In happier times. Which is to say not nearly as long ago as it seems. — Photo by John E. Sokolowski-USA TODAY Sports

In announcing the move, Toronto GM Alex Anthopolous employed the bland and toothless corporate-speak that characterizes modern baseball communication: "We made the determination we just didn't think by the end of the year he was going to be able to factor for us up here. Knowing this was the last year of his contract, we felt it was best to just give him the opportunity to get a head start somewhere else." It was a business decision.

There is no solid moral purchase to find on the matter of how athletes are disposed of once they're no longer needed—anybody care to discuss Josh Hamilton's role as the pariah in Arte Moreno's morality tale? But the hard fact of it, under the specific little tragedies, is that there's nothing particularly notable about Romero's story. Athletes are paid to win, goes the argument.

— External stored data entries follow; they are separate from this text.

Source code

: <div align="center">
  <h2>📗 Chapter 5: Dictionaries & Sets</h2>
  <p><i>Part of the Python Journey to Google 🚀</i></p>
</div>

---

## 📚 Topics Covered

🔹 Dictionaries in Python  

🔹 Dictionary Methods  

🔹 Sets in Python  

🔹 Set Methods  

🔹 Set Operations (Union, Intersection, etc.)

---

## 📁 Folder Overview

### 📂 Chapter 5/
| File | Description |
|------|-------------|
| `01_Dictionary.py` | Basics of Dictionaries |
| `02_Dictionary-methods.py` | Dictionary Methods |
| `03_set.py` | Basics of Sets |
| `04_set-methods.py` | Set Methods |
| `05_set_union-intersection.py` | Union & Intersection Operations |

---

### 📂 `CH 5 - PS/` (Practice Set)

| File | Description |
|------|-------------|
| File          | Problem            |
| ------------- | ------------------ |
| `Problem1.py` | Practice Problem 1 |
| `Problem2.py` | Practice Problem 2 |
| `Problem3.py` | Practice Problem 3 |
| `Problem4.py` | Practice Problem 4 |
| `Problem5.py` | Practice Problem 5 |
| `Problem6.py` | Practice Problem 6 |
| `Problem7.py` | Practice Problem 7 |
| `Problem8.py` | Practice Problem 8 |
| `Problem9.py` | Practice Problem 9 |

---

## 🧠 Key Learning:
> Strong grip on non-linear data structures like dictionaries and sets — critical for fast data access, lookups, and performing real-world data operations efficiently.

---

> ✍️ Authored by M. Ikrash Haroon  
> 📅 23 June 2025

But also: this is an actual human who was paid to do a thing until it seemed like he wasn't very good at doing that thing anymore, at which point the employer said, publicly, "We don't think you're worth our money anymore, and we can't use you, but maybe somebody else will?"

So it goes, and not just for Ricky Romero. Regarding the human aspect, Romero always seemed like a decent guy, genuinely happy to be doing what he was doing, if also possessed of an intensity that read like anger on the mound. As such, his thanks-and-goodbye Tweet to the people of Toronto feels like it came from an authentic place.

And maybe somebody else will find a way to fix and use Ricky Romero. Who knows? Those odds are glaringly pessimistic, but comebacks have been made of far more unlikely stuff; Scott Kazmir was 27 when he lost the plate utterly, and 29 when he found it again. But while the romantics among us are hoping for that final plot point in his redemption story, I'll hold fondly the memory of Romero's big league debut, in case we don't get any new memories.

The Jays hosted the Tigers that early April afternoon, Romero matched up against fellow first-rounder and Great Hope for the Future Rick Porcello. It was the first time two first-rounders had made their debuts against one another. Romero out-pitched Porcello that day, earning a 6-2 win on the strength of homers by Marco Scutaro, Aaron Hill, and Adam Lind. That was what the future looked like, then. But that's the thing about futures: odds are they'll look different than you'd hoped.